### [Instruction]
Go through the records line by line and work out how many lines hold the word "문자집합은". Answer with the number only.

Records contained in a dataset

- - - - -

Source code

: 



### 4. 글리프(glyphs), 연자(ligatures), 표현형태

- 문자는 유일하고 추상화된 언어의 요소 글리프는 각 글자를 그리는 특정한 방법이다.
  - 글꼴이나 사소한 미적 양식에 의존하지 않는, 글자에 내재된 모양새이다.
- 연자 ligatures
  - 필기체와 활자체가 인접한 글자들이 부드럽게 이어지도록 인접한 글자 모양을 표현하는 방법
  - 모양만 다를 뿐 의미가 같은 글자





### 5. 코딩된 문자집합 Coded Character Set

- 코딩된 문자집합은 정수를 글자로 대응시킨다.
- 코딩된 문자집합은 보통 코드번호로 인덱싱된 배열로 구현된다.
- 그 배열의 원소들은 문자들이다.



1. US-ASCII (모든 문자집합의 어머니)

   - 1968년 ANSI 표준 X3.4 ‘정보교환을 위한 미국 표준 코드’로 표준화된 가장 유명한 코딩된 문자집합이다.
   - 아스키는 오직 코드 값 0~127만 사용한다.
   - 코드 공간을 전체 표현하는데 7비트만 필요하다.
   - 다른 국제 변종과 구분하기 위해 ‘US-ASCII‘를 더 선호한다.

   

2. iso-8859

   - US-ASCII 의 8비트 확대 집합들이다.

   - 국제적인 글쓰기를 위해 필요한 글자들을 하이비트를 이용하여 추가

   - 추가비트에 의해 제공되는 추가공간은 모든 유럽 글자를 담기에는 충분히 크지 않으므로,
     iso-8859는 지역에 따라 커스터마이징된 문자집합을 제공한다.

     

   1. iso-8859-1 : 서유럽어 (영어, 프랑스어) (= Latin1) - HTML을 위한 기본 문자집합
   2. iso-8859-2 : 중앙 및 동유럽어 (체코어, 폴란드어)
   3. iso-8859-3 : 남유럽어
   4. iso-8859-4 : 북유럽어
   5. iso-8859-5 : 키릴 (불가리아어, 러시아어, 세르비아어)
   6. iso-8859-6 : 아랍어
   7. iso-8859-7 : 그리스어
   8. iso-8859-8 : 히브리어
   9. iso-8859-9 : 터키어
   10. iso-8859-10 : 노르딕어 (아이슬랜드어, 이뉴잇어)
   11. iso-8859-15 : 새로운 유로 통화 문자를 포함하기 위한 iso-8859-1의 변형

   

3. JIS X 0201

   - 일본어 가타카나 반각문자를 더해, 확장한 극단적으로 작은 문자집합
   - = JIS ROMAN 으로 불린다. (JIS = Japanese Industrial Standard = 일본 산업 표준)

- - - - -

### [Your solution]
2